Monday, November 19, 2007

What "Natural" Means

A dear friend of mine recently gave birth to her second child via c-section. Her first child was born this way after a long and unproductive labor, and she dearly wanted an HBAC (HomeBirth After Cesarean). She found a midwife who had experience with HBACs, who was a master herbalist and able to supply her with herbs that would help tone and prepare her body to labor better this time: but after 32 hours of labor and only minimal dialation, they realized that a second surgical birth was the only option. She is an advocate for homebirth and natural birth, so this has been a major blow to her.

A year ago another friend of mine gave birth to her second child. Her first birth experience had been traumatic, and she ended up not being able to breastfeed her child.
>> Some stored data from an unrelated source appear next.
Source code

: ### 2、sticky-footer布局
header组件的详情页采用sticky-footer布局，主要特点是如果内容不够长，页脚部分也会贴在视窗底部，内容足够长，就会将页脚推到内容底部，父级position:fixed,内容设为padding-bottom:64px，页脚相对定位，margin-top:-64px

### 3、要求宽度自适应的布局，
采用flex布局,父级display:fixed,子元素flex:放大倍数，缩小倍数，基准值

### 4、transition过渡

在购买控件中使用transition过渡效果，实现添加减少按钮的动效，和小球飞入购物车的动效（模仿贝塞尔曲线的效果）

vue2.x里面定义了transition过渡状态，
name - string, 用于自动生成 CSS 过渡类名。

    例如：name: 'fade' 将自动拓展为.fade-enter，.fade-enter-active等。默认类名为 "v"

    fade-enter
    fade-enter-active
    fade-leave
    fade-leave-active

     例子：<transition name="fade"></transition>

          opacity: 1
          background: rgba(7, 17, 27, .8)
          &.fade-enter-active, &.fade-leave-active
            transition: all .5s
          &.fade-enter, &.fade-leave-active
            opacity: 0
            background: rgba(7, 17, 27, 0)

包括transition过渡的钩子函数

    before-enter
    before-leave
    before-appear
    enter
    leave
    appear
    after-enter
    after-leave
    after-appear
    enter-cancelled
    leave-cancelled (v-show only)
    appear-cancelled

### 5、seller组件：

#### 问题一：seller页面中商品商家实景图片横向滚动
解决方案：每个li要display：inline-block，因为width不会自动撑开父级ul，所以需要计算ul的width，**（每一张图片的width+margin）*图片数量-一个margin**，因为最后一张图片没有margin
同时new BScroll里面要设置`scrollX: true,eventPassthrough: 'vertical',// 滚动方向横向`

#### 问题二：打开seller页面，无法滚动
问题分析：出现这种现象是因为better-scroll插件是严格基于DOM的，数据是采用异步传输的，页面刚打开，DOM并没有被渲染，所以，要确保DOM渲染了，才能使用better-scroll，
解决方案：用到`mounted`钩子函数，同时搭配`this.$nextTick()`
The subsequent years left her feeling that her failure to breastfeed stemmed from lack of education and lack of support, and she was determined to not repeat those things. She studied extensively, and when birth time came she surrounded herself with lactation consultants and experienced breastfeeders. In the first hours after birth, the baby struggled to nurse. In subsequent days, my friend pumped to try to bring in her milk and boost her supply, friends tried nursing the baby to help her (the baby) learn proper technique, and my friend referred to everything she had learned in her her studies. By a couple of weeks old, the baby was losing weight and becoming sick, so my friend finally relented and began to feed her baby formula. Many of us donated breastmilk to her, but that baby has hever been able to really breastfeed.

Are these mothers failures? NO! Are they less natural than the mother who has a successful homebirth or who breastfeeds for 3 years? NO! Because occasionally (very occasionally) nature doesn't allow 'natural' to happen. So one of my friends nurses her baby with a bottle...she holds her little one close, rocks her, talks to her, looks in her eyes, bonds with her...and feeds her the best things she can via a bottle. My other friend chose a hospital that would support co-sleeping and skin-to-skin contact, had a spinal rather than a general so that she could be awake to see her daughter immediately when she was born, and nursed her soon thereafter. These mothers are not any less 'natural mothers' than the uber-crunchy hippie moms who give birth unattended in the woods or breastfeed two or three kids at a time. They are mothers who have been dealt a harder hand, but who are still doing everything they can for their kids, based on what they've got to work with.

My hat goes off to you ladies, Alisa and Chandelle. It's a hard thing to take, but you are handling it beautifully. I hope I can continue to support you however I can.

2 comments:

Anonymous said...

Awesome post, Jenni. I tried to write something similar to this in a comment on Alisa's blog, but it was entirely too late and nothing was coming out right and I think I ended up just deleting the whole thing. So I'm glad you did it!

Jessica said...

These are the instances in which we can be grateful for technology and advances in medicine that give us options and our babies life.